What is Data Profiling?
Data profiling is a process that data scientists use when wrangling with data. In short, it is a bit like taking a step back and looking at the overall shape and structure of the data. Kinda like looking at the overall forest rather than the trees. Let me show you how it is done.
Turn on the Data Profiling Preview Feature
Data Profiling is (at October 2018) a preview feature. Turn it on in the options settings
You will have to restart Power BI for the changes to come into effect.
Load and Profile Some Data
I am loading data from Adventure works. I have 5 tables that make up the data model. When I load the data using Power BI, I select Edit so it launches Power Query.
As a side note, it is very pleasing indeed to see Microsoft increasingly referring to the brand “Power Query” in the UI and conversations around the traps. Personally I believe that Power Query can be as strong a brand name as R or Python, if only Microsoft will allow the brand for the technology to have a life of its own even though it lives inside of products like Power BI and Excel.
The first data profiling feature is very subtle. Note the green bar in the image below. If there are any errors in the columns, the percentage of errors will be indicated with a percentage of this bar being a different colour. Red for error, grey for empty, green for OK.

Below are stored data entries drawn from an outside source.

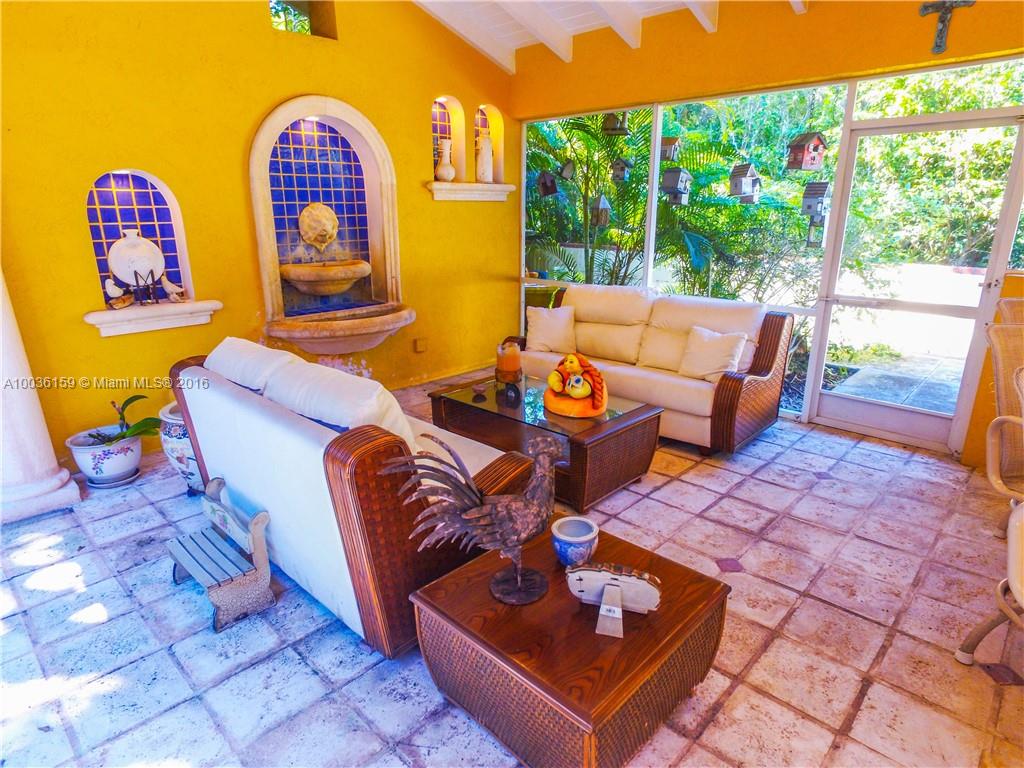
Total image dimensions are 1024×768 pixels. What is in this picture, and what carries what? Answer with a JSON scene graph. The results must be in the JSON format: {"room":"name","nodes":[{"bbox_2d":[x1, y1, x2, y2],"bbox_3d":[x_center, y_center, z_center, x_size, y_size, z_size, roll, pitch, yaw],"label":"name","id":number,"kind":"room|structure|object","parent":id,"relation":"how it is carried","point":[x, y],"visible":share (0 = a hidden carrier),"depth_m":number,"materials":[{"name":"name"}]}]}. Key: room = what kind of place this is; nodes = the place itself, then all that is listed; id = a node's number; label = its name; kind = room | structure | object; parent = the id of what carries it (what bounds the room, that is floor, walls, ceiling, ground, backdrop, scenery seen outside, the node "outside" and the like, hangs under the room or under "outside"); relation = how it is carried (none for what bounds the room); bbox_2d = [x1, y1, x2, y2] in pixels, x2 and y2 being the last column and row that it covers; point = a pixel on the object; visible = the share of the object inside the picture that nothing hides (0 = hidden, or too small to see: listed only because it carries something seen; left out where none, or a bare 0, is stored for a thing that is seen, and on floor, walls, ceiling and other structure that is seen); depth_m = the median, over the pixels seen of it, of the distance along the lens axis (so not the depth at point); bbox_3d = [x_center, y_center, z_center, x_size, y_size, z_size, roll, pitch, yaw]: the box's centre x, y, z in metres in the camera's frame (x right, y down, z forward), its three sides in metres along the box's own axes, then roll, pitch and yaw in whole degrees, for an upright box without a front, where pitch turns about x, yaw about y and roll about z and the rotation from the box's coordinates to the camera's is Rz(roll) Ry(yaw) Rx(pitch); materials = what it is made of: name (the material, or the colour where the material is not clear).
{"room":"living room","nodes":[
{"label":"living room","id":0,"kind":"room"},
{"bbox_2d":[0,0,519,475],"bbox_3d":[-1.719,-1.443,3.831,0.225,3.591,5.047,15,23,41],"label":"yellow wall","id":1,"kind":"structure","parent":0,"point":[83,252],"depth_m":3.67,"materials":[{"name":"yellow paint"}]},
{"bbox_2d":[85,168,191,306],"bbox_3d":[-2.247,-0.839,3.534,0.158,0.845,0.531,15,23,41],"label":"wall niche","id":2,"kind":"object","parent":1,"relation":"in","point":[113,226],"visible":0.69,"depth_m":3.52,"materials":[{"name":"tile"}]},
{"bbox_2d":[82,300,220,335],"bbox_3d":[-2.144,-0.403,3.552,0.259,0.128,0.731,15,23,41],"label":"wall ledge","id":3,"kind":"object","parent":1,"relation":"attached to","point":[121,332],"visible":0.9,"depth_m":3.47,"materials":[{"name":"white stone"}]},
{"bbox_2d":[103,278,132,307],"bbox_3d":[-2.327,-0.537,3.499,0.091,0.171,0.159,10,20,30],"label":"bird figurine","id":4,"kind":"object","parent":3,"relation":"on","point":[109,282],"visible":1,"depth_m":3.47,"materials":[{"name":"white ceramic"}]},
{"bbox_2d":[107,229,165,292],"bbox_3d":[-2.192,-0.719,3.473,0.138,0.378,0.283,15,23,41],"label":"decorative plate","id":5,"kind":"object","parent":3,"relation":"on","point":[121,274],"visible":0.97,"depth_m":3.44,"materials":[{"name":"white ceramic"}]},
{"bbox_2d":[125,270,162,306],"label":"plate stand","id":6,"kind":"object","parent":3,"relation":"on","point":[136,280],"visible":0.89,"depth_m":3.43,"materials":[{"name":"black metal"}]},
{"bbox_2d":[160,274,185,302],"bbox_3d":[-2.153,-0.609,3.762,0.086,0.176,0.152,15,23,41],"label":"bird figurine","id":7,"kind":"object","parent":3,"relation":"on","point":[168,285],"visible":0.99,"depth_m":3.74,"materials":[{"name":"white ceramic"}]},
{"bbox_2d":[268,0,337,37],"bbox_3d":[-1.478,-2.596,4.040,0.347,0.426,0.493,15,23,41],"label":"wall opening","id":8,"kind":"object","parent":1,"relation":"in","point":[310,13],"visible":0.46,"depth_m":4.16,"materials":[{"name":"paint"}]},
{"bbox_2d":[249,96,406,352],"bbox_3d":[-1.273,-1.043,4.292,0.640,1.776,1.230,15,23,41],"label":"wall fountain","id":9,"kind":"object","parent":1,"relation":"in","point":[259,201],"visible":0.93,"depth_m":4.35,"materials":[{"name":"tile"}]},
{"bbox_2d":[298,202,338,249],"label":"lion head spout","id":10,"kind":"object","parent":9,"relation":"attached to","point":[310,209],"visible":0.98,"depth_m":4.24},
{"bbox_2d":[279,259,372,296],"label":"stone basin","id":11,"kind":"object","parent":9,"relation":"in","point":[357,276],"visible":0.97,"depth_m":4.24,"materials":[{"name":"beige stone"}]},
{"bbox_2d":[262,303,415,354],"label":"stone basin","id":12,"kind":"object","parent":1,"relation":"attached to","point":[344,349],"visible":0.94,"depth_m":4.22,"materials":[{"name":"beige stone"}]},
{"bbox_2d":[413,337,426,352],"bbox_3d":[-0.774,-0.326,5.019,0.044,0.118,0.086,15,23,41],"label":"wall socket","id":13,"kind":"object","parent":1,"relation":"attached to","point":[420,345],"visible":0.98,"depth_m":5.01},
{"bbox_2d":[431,95,463,181],"bbox_3d":[-0.595,-2.062,4.967,0.168,0.710,0.422,15,23,41],"label":"wall niche","id":14,"kind":"object","parent":1,"relation":"in","point":[435,108],"visible":0.52,"depth_m":5.06,"materials":[{"name":"tile"}]},
{"bbox_2d":[426,181,514,201],"bbox_3d":[-0.359,-1.638,5.066,0.261,0.130,0.868,15,23,41],"label":"wall ledge","id":15,"kind":"object","parent":1,"relation":"attached to","point":[456,194],"visible":0.94,"depth_m":4.95,"materials":[{"name":"white stone"}]},
{"bbox_2d":[435,138,455,180],"bbox_3d":[-0.551,-1.817,4.844,0.161,0.341,0.165,15,23,41],"label":"white vase","id":16,"kind":"object","parent":15,"relation":"on","point":[446,173],"visible":0.99,"depth_m":4.80,"materials":[{"name":"white ceramic"}]},
{"bbox_2d":[476,134,493,182],"bbox_3d":[-0.247,-1.992,5.258,0.151,0.422,0.161,15,23,41],"label":"white vase","id":17,"kind":"object","parent":15,"relation":"on","point":[486,166],"visible":0.98,"depth_m":5.22,"materials":[{"name":"white ceramic"}]},
{"bbox_2d":[473,104,503,182],"bbox_3d":[-0.256,-2.132,5.229,0.173,0.672,0.385,15,23,41],"label":"wall niche","id":18,"kind":"object","parent":1,"relation":"in","point":[492,123],"visible":0.57,"depth_m":5.31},
{"bbox_2d":[0,374,1023,767],"bbox_3d":[0.419,0.995,2.042,6.876,0.105,6.697,15,23,41],"label":"tile floor","id":19,"kind":"structure","parent":0,"point":[87,631],"depth_m":2.14,"materials":[{"name":"tile"}]},
{"bbox_2d":[0,267,81,525],"bbox_3d":[-2.617,-0.697,2.720,0.540,2.788,0.511,15,23,41],"label":"column","id":20,"kind":"structure","parent":19,"relation":"on","point":[1,431],"depth_m":2.97,"materials":[{"name":"white stone"}]},
{"bbox_2d":[66,423,144,486],"bbox_3d":[-2.268,0.418,3.356,0.366,0.259,0.369,15,23,41],"label":"flower pot","id":21,"kind":"object","parent":19,"relation":"on","point":[115,463],"visible":0.84,"depth_m":3.25,"materials":[{"name":"white ceramic"}]},
{"bbox_2d":[79,392,160,447],"bbox_3d":[-2.218,0.185,3.308,0.477,0.322,0.406,0,17,0],"label":"potted plant","id":22,"kind":"object","parent":21,"relation":"in","point":[124,435],"visible":0.75,"depth_m":3.33,"materials":[{"name":"green plant"}]},
{"bbox_2d":[158,401,203,495],"bbox_3d":[-1.680,0.343,3.260,0.413,0.474,0.415,15,23,41],"label":"ceramic planter","id":23,"kind":"object","parent":19,"relation":"on","point":[170,416],"visible":0.37,"depth_m":3.09,"materials":[{"name":"ceramic"}]},
{"bbox_2d":[165,477,274,632],"bbox_3d":[-1.188,0.653,2.352,0.515,0.377,0.270,15,23,41],"label":"bench","id":24,"kind":"object","parent":19,"relation":"on","point":[255,530],"visible":1,"depth_m":2.29,"materials":[{"name":"wood"}]},
{"bbox_2d":[169,339,536,653],"bbox_3d":[-0.712,0.293,2.663,1.682,0.882,0.915,15,23,41],"label":"loveseat","id":25,"kind":"object","parent":19,"relation":"on","point":[274,414],"visible":0.76,"depth_m":2.11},
{"bbox_2d":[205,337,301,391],"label":"back cushion","id":26,"kind":"object","parent":25,"relation":"on","point":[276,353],"visible":0.53,"depth_m":2.65,"materials":[{"name":"white fabric"}]},
{"bbox_2d":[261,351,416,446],"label":"back cushion","id":27,"kind":"object","parent":25,"relation":"on","point":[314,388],"visible":0.52,"depth_m":2.13,"materials":[{"name":"white fabric"}]},
{"bbox_2d":[423,373,662,515],"bbox_3d":[0.158,0.291,3.524,1.291,0.407,0.717,15,23,41],"label":"coffee table","id":28,"kind":"object","parent":19,"relation":"on","point":[469,409],"visible":0.76,"depth_m":3.25,"materials":[{"name":"brown wicker"}]},
{"bbox_2d":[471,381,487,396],"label":"small bowl","id":29,"kind":"object","parent":28,"relation":"on","point":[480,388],"visible":0.99,"depth_m":3.55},
{"bbox_2d":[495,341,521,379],"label":"candle","id":30,"kind":"object","parent":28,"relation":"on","point":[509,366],"visible":0.99,"depth_m":3.57,"materials":[{"name":"orange wax"}]},
{"bbox_2d":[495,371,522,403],"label":"candle holder","id":31,"kind":"object","parent":28,"relation":"on","point":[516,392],"visible":0.98,"depth_m":3.54,"materials":[{"name":"black"}]},
{"bbox_2d":[544,352,608,418],"bbox_3d":[0.366,-0.014,3.333,0.378,0.321,0.408,0,17,1],"label":"sculpture","id":32,"kind":"object","parent":28,"relation":"on","point":[596,411],"visible":0.99,"depth_m":3.28,"materials":[{"name":"orange ceramic"}]},
{"bbox_2d":[409,522,728,767],"bbox_3d":[0.178,0.803,1.859,0.715,0.370,0.713,15,23,41],"label":"wicker table","id":33,"kind":"object","parent":19,"relation":"on","point":[575,620],"visible":0.87,"depth_m":1.64,"materials":[{"name":"brown wood"}]},
{"bbox_2d":[388,430,561,604],"bbox_3d":[-0.053,0.379,1.689,0.543,0.511,0.200,-3,17,-8],"label":"rooster figurine","id":34,"kind":"object","parent":33,"relation":"on","point":[518,579],"visible":0.99,"depth_m":1.65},
{"bbox_2d":[550,515,598,567],"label":"ceramic pot","id":35,"kind":"object","parent":33,"relation":"on","point":[584,538],"visible":0.99,"depth_m":1.86,"materials":[{"name":"blue ceramic"}]},
{"bbox_2d":[565,562,662,637],"bbox_3d":[0.275,0.584,1.627,0.264,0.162,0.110,5,17,15],"label":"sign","id":36,"kind":"object","parent":33,"relation":"on","point":[607,586],"visible":1,"depth_m":1.62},
{"bbox_2d":[502,283,792,453],"bbox_3d":[0.890,-0.220,4.354,1.990,0.899,0.887,15,23,41],"label":"sofa","id":37,"kind":"object","parent":19,"relation":"on","point":[596,334],"visible":0.75,"depth_m":4.03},
{"bbox_2d":[525,304,576,354],"bbox_3d":[0.307,-0.425,4.639,0.426,0.353,0.244,-3,17,-11],"label":"throw pillow","id":38,"kind":"object","parent":37,"relation":"on","point":[539,328],"visible":0.99,"depth_m":4.58,"materials":[{"name":"beige fabric"}]},
{"bbox_2d":[677,325,747,381],"bbox_3d":[1.320,-0.198,3.899,0.433,0.325,0.235,15,23,41],"label":"throw pillow","id":39,"kind":"object","parent":37,"relation":"on","point":[721,353],"visible":0.97,"depth_m":3.85,"materials":[{"name":"fabric"}]},
{"bbox_2d":[955,365,1023,667],"bbox_3d":[1.722,0.505,1.693,0.641,1.029,0.647,-2,17,-5],"label":"wicker chair","id":40,"kind":"object","parent":19,"relation":"on","point":[1014,588],"visible":1,"depth_m":1.85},
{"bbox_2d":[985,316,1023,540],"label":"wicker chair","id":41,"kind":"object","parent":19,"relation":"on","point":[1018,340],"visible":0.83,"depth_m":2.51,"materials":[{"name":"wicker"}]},
{"bbox_2d":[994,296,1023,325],"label":"wicker chair","id":42,"kind":"object","parent":19,"relation":"on","point":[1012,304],"visible":0.29,"depth_m":2.92,"materials":[{"name":"wicker"}]},
{"bbox_2d":[410,0,810,73],"bbox_3d":[0.382,-2.143,2.117,5.253,0.517,5.993,15,23,41],"label":"ceiling","id":43,"kind":"structure","parent":0,"point":[671,5],"depth_m":4.46,"materials":[{"name":"white paint"}]},
{"bbox_2d":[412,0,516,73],"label":"ceiling beam","id":44,"kind":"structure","parent":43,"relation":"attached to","point":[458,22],"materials":[{"name":"white paint"}]},
{"bbox_2d":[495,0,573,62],"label":"ceiling beam","id":45,"kind":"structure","parent":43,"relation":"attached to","point":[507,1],"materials":[{"name":"white paint"}]},
{"bbox_2d":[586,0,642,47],"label":"ceiling beam","id":46,"kind":"structure","parent":43,"relation":"attached to","point":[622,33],"depth_m":4.20,"materials":[{"name":"white paint"}]},
{"bbox_2d":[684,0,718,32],"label":"ceiling beam","id":47,"kind":"structure","parent":43,"relation":"attached to","point":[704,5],"depth_m":3.92,"materials":[{"name":"white paint"}]},
{"bbox_2d":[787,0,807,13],"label":"ceiling beam","id":48,"kind":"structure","parent":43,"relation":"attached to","point":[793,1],"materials":[{"name":"white paint"}]},
{"bbox_2d":[512,0,1023,461],"bbox_3d":[2.079,-1.170,3.841,5.608,3.055,0.195,15,23,41],"label":"window wall","id":49,"kind":"structure","parent":0,"point":[827,65],"depth_m":3.86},
{"bbox_2d":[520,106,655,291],"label":"screen window","id":50,"kind":"structure","parent":49,"relation":"in","point":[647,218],"depth_m":5.11,"materials":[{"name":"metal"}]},
{"bbox_2d":[730,162,761,203],"bbox_3d":[1.789,-1.541,4.540,0.200,0.299,0.179,-10,19,-29],"label":"birdhouse","id":51,"kind":"object","parent":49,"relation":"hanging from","point":[736,181],"visible":0.98,"depth_m":4.49,"materials":[{"name":"wood"}]},
{"bbox_2d":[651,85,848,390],"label":"screen window","id":52,"kind":"structure","parent":49,"relation":"in","point":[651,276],"depth_m":4.28,"materials":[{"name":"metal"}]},
{"bbox_2d":[787,131,827,170],"bbox_3d":[2.021,-1.601,4.047,0.215,0.284,0.177,-8,18,-24],"label":"birdhouse","id":53,"kind":"object","parent":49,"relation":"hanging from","point":[806,162],"visible":0.98,"depth_m":4.01,"materials":[{"name":"wood"}]},
{"bbox_2d":[801,181,831,219],"bbox_3d":[2.164,-1.302,4.202,0.186,0.270,0.162,-12,20,-34],"label":"birdhouse","id":54,"kind":"object","parent":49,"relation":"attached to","point":[817,211],"visible":0.96,"depth_m":4.16,"materials":[{"name":"wood"}]},
{"bbox_2d":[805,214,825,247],"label":"bird feeder","id":55,"kind":"object","parent":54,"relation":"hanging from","point":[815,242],"visible":0.86,"depth_m":4.27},
{"bbox_2d":[809,107,1023,452],"bbox_3d":[2.483,-0.606,3.796,0.919,1.994,0.154,15,23,41],"label":"screen door","id":56,"kind":"structure","parent":49,"relation":"in","point":[878,405],"depth_m":3.79,"materials":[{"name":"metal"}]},
{"bbox_2d":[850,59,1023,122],"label":"transom window","id":57,"kind":"structure","parent":49,"relation":"in","point":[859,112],"depth_m":3.48,"materials":[{"name":"glass"}]},
{"bbox_2d":[918,0,974,54],"bbox_3d":[2.404,-1.996,3.271,0.267,0.327,0.064,15,23,41],"label":"crucifix","id":58,"kind":"object","parent":49,"relation":"attached to","point":[925,9],"visible":0.99,"depth_m":3.27,"materials":[{"name":"grey metal"}]},
{"label":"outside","id":59,"kind":"structure","parent":0,"visible":0},
{"bbox_2d":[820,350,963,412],"label":"patio","id":60,"kind":"structure","parent":59,"point":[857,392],"depth_m":5.24,"materials":[{"name":"grey concrete"}]},
{"label":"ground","id":61,"kind":"structure","parent":59,"visible":0},
{"bbox_2d":[524,106,823,300],"bbox_3d":[1.307,-2.399,7.385,4.075,3.721,3.641,15,23,41],"label":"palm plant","id":62,"kind":"object","parent":61,"relation":"on","point":[694,168],"visible":0.43,"depth_m":6.57,"materials":[{"name":"green plant"}]},
{"bbox_2d":[536,170,558,196],"bbox_3d":[0.346,-1.898,5.578,0.174,0.248,0.181,15,23,41],"label":"birdhouse","id":63,"kind":"object","parent":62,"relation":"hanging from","point":[545,181],"visible":0.98,"depth_m":5.54,"materials":[{"name":"brown wood"}]},
{"bbox_2d":[559,159,574,180],"bbox_3d":[0.475,-1.977,5.378,0.150,0.235,0.147,15,23,41],"label":"birdhouse","id":64,"kind":"object","parent":62,"relation":"hanging from","point":[567,168],"visible":0.99,"depth_m":5.35,"materials":[{"name":"brown"}]},
{"bbox_2d":[590,193,610,227],"bbox_3d":[0.765,-1.528,5.223,0.170,0.285,0.171,-12,20,-33],"label":"birdhouse","id":65,"kind":"object","parent":62,"relation":"hanging from","point":[601,209],"visible":0.93,"depth_m":5.18,"materials":[{"name":"brown wood"}]},
{"bbox_2d":[602,112,628,135],"bbox_3d":[0.844,-2.159,4.810,0.166,0.258,0.169,15,23,41],"label":"birdhouse","id":66,"kind":"object","parent":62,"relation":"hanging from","point":[609,130],"visible":0.93,"depth_m":4.78,"materials":[{"name":"brown wood"}]},
{"bbox_2d":[609,158,631,183],"bbox_3d":[0.966,-1.908,5.270,0.152,0.239,0.155,15,23,41],"label":"birdhouse","id":67,"kind":"object","parent":62,"relation":"hanging from","point":[624,164],"visible":0.98,"depth_m":5.23,"materials":[{"name":"wood"}]},
{"bbox_2d":[660,136,680,161],"bbox_3d":[1.286,-1.936,4.873,0.157,0.220,0.176,15,23,41],"label":"birdhouse","id":68,"kind":"object","parent":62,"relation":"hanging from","point":[673,140],"visible":0.93,"depth_m":4.83,"materials":[{"name":"brown wood"}]},
{"bbox_2d":[661,166,691,204],"bbox_3d":[1.316,-1.621,4.776,0.194,0.332,0.209,15,23,41],"label":"birdhouse","id":69,"kind":"object","parent":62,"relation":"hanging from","point":[668,186],"visible":0.97,"depth_m":4.73,"materials":[{"name":"wood"}]}
]}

The next thing I did was I went to the View menu (1) and turned on Column Distribution (2) and Column Quality (3) as shown below. Then something wonderful happens – look at the data profiling information show in 4 below.
The data profiling tools look at the first 1,000 rows in the preview data loaded an shows you the big picture of what the data “looks” like.
Currently the profiling tool only works on the top 1000 rows of data. It also takes some time to prepare the profile of the columns (as could be expected), however the benefits of getting this stuff right before moving on far outweigh the slower load times (IMO). I would love to see an option to profile the entire set of data for one or more columns. I am sure this will come.
What do you think of this new feature? I love it.